The talented cast includes Josh Hartnett, Tom Sizemore, Sam Shepard and Ewan McGregor.
The good: I'm one of those who enjoys a good war movie (especially if it's based on a real incident) and Black Hawk Down is exceptional, one of the best war films I've ever seen. Watching the camaraderie, bravery and raw courage of the men who fought in Somalia, passionately portrayed on the big screen, serves as a good reminder of the human price for our freedom.
Producer Jerry Bruckheimer and Director Ridley Scott have created a realistic account of one of the most intense military incidents America has seen since the Vietnam War, an incident that remains controversial to this day. The film takes the audience through a 48-hour period, showing us the horror of two Black Hawk helicopters crashing and what happens to the pilots and servicemen trying to rescue them.
The "leave no man behind" creed is the basis for this drama.
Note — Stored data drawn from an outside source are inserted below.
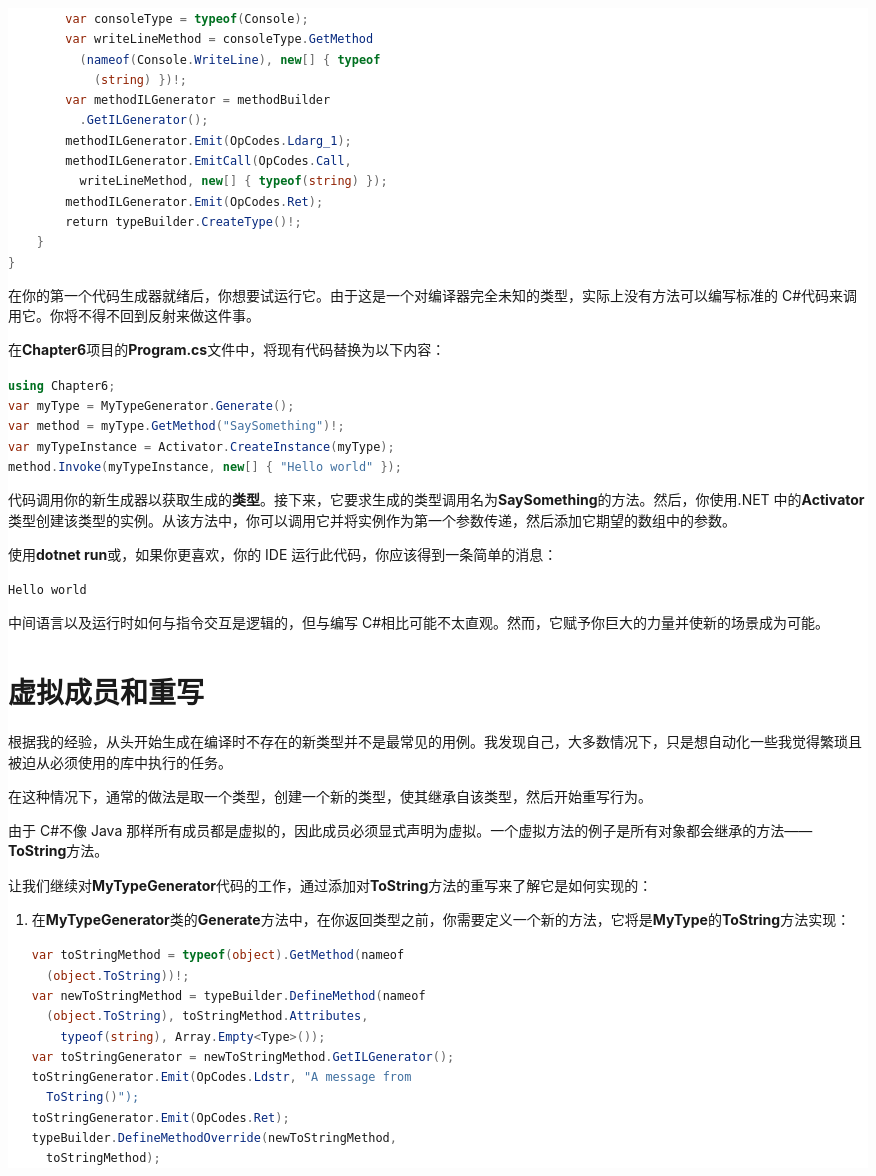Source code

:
 ```cs
        var consoleType = typeof(Console);
        var writeLineMethod = consoleType.GetMethod
          (nameof(Console.WriteLine), new[] { typeof
            (string) })!;
        var methodILGenerator = methodBuilder
          .GetILGenerator();
        methodILGenerator.Emit(OpCodes.Ldarg_1);
        methodILGenerator.EmitCall(OpCodes.Call,
          writeLineMethod, new[] { typeof(string) });
        methodILGenerator.Emit(OpCodes.Ret);
        return typeBuilder.CreateType()!;
    }
}
```

在你的第一个代码生成器就绪后，你想要试运行它。由于这是一个对编译器完全未知的类型，实际上没有方法可以编写标准的 C#代码来调用它。你将不得不回到反射来做这件事。

在**Chapter6**项目的**Program.cs**文件中，将现有代码替换为以下内容：

```cs
using Chapter6;
var myType = MyTypeGenerator.Generate();
var method = myType.GetMethod("SaySomething")!;
var myTypeInstance = Activator.CreateInstance(myType);
method.Invoke(myTypeInstance, new[] { "Hello world" });
```

代码调用你的新生成器以获取生成的**类型**。接下来，它要求生成的类型调用名为**SaySomething**的方法。然后，你使用.NET 中的**Activator**类型创建该类型的实例。从该方法中，你可以调用它并将实例作为第一个参数传递，然后添加它期望的数组中的参数。

使用**dotnet run**或，如果你更喜欢，你的 IDE 运行此代码，你应该得到一条简单的消息：

```cs
Hello world
```

中间语言以及运行时如何与指令交互是逻辑的，但与编写 C#相比可能不太直观。然而，它赋予你巨大的力量并使新的场景成为可能。

# 虚拟成员和重写

根据我的经验，从头开始生成在编译时不存在的新类型并不是最常见的用例。我发现自己，大多数情况下，只是想自动化一些我觉得繁琐且被迫从必须使用的库中执行的任务。

在这种情况下，通常的做法是取一个类型，创建一个新的类型，使其继承自该类型，然后开始重写行为。

由于 C#不像 Java 那样所有成员都是虚拟的，因此成员必须显式声明为虚拟。一个虚拟方法的例子是所有对象都会继承的方法——**ToString**方法。

让我们继续对**MyTypeGenerator**代码的工作，通过添加对**ToString**方法的重写来了解它是如何实现的：

1.  在**MyTypeGenerator**类的**Generate**方法中，在你返回类型之前，你需要定义一个新的方法，它将是**MyType**的**ToString**方法实现：

    ```cs
    var toStringMethod = typeof(object).GetMethod(nameof
      (object.ToString))!;
    var newToStringMethod = typeBuilder.DefineMethod(nameof
      (object.ToString), toStringMethod.Attributes,
        typeof(string), Array.Empty<Type>());
    var toStringGenerator = newToStringMethod.GetILGenerator();
    toStringGenerator.Emit(OpCodes.Ldstr, "A message from
      ToString()");
    toStringGenerator.Emit(OpCodes.Ret);
    typeBuilder.DefineMethodOverride(newToStringMethod,
      toStringMethod);
    ```
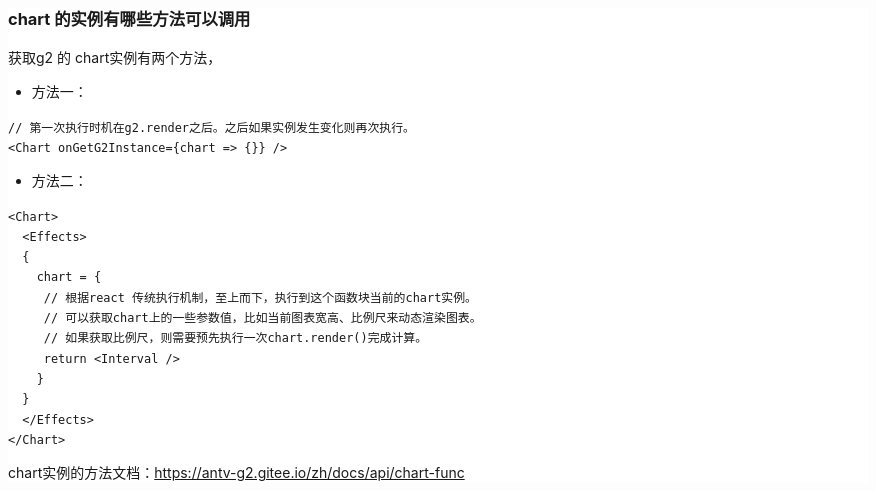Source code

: 
### chart 的实例有哪些方法可以调用
获取g2 的 chart实例有两个方法，
- 方法一：
```
// 第一次执行时机在g2.render之后。之后如果实例发生变化则再次执行。
<Chart onGetG2Instance={chart => {}} />
```
- 方法二：
```
<Chart>
  <Effects>
  {
    chart = {
     // 根据react 传统执行机制，至上而下，执行到这个函数块当前的chart实例。
     // 可以获取chart上的一些参数值，比如当前图表宽高、比例尺来动态渲染图表。
     // 如果获取比例尺，则需要预先执行一次chart.render()完成计算。
     return <Interval />
    }
  }
  </Effects>
</Chart>
```


chart实例的方法文档：https://antv-g2.gitee.io/zh/docs/api/chart-func









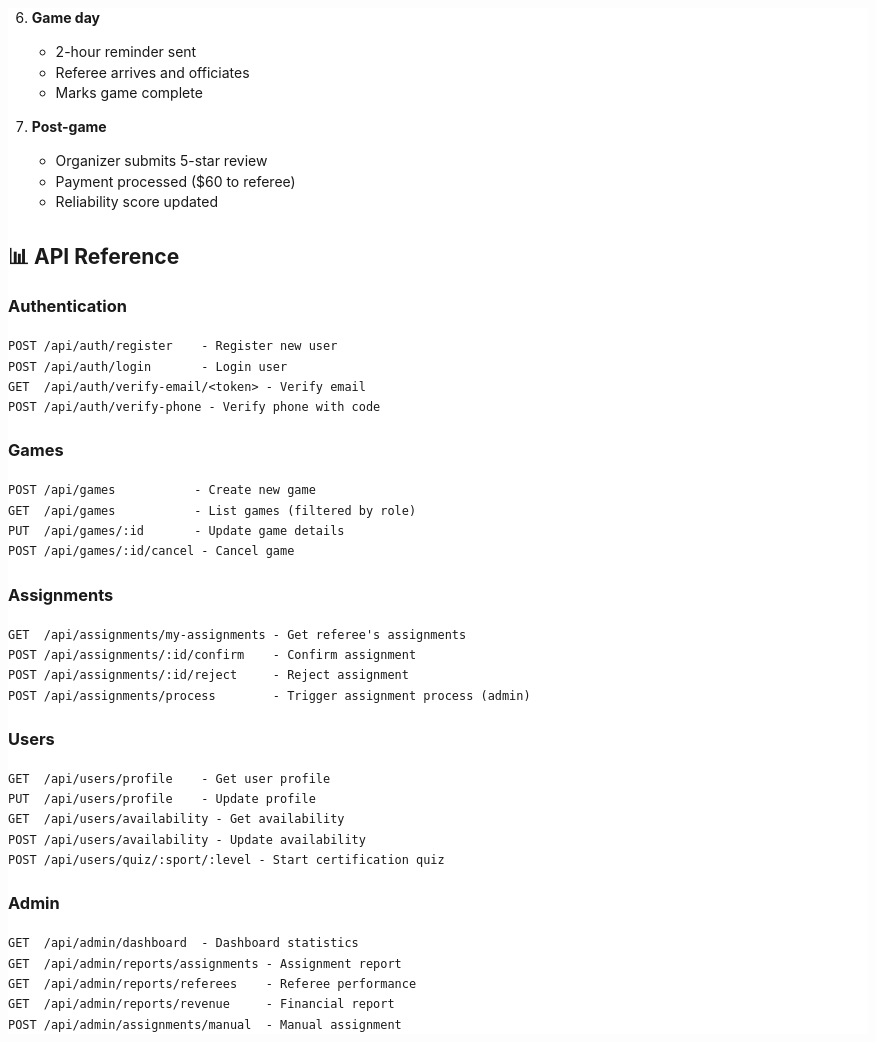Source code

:6. **Game day**
   - 2-hour reminder sent
   - Referee arrives and officiates
   - Marks game complete

7. **Post-game**
   - Organizer submits 5-star review
   - Payment processed ($60 to referee)
   - Reliability score updated

## 📊 API Reference

### Authentication
```
POST /api/auth/register    - Register new user
POST /api/auth/login       - Login user
GET  /api/auth/verify-email/<token> - Verify email
POST /api/auth/verify-phone - Verify phone with code
```

### Games
```
POST /api/games           - Create new game
GET  /api/games           - List games (filtered by role)
PUT  /api/games/:id       - Update game details
POST /api/games/:id/cancel - Cancel game
```

### Assignments
```
GET  /api/assignments/my-assignments - Get referee's assignments
POST /api/assignments/:id/confirm    - Confirm assignment
POST /api/assignments/:id/reject     - Reject assignment
POST /api/assignments/process        - Trigger assignment process (admin)
```

### Users
```
GET  /api/users/profile    - Get user profile
PUT  /api/users/profile    - Update profile
GET  /api/users/availability - Get availability
POST /api/users/availability - Update availability
POST /api/users/quiz/:sport/:level - Start certification quiz
```

### Admin
```
GET  /api/admin/dashboard  - Dashboard statistics
GET  /api/admin/reports/assignments - Assignment report
GET  /api/admin/reports/referees    - Referee performance
GET  /api/admin/reports/revenue     - Financial report
POST /api/admin/assignments/manual  - Manual assignment
```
These men are literally willing to lay down their lives for their fellow fighters, and that heroic spirit propels this movie into a war epic you'll never forget!
We sympathize with a local man who carries the bloody body of a little boy across a street. We agonize for the pilot trapped in a crashed helicopter who struggles to defend himself against an angry mob. And we're appalled by the locals who drag two dead men out of another helicopter, removing their uniforms and carrying them around the street (a horrific sight many of you may remember seeing on the nightly news).
If you think your teenager is mature enough to handle the graphic wartime violence, this movie is a great example of heroism, phenomenal human spirit, the realism of war and the price young men pay for America's freedom.
The not-so-good: This is an epic war that's at least as graphic as Saving Private Ryan. Numerous scenes show soldiers being wounded and killed.
Offensive language: Heavy use of bad language, especially the "F"-word, as well as some mild obscenities and several religious profanities. Several derogatory terms for Somalis.
Sexual situations: None
Violence: Scene after scene of men being shot, blown up and killed. We see blood spraying as people are hit and bodies fall to the ground. A dead pilot is dragged from a crashed helicopter, and we see that his legs are missing. Bloody bodies are zipped up in body bags, and a soldier with a huge bloody wound in his leg begs for relief from the pain. Graphic images of dismembered body parts. A man is shot in the head, a boy shoots a man several times in the chest, civilians are gunned down as they try to retrieve food, men have their throats slit, and blood pours onto a hospital floor.
Parental advisory: This movie is strictly for mature teens and adults who can handle a serious war movie. Take time afterward to discuss the significance of this story with your teenager.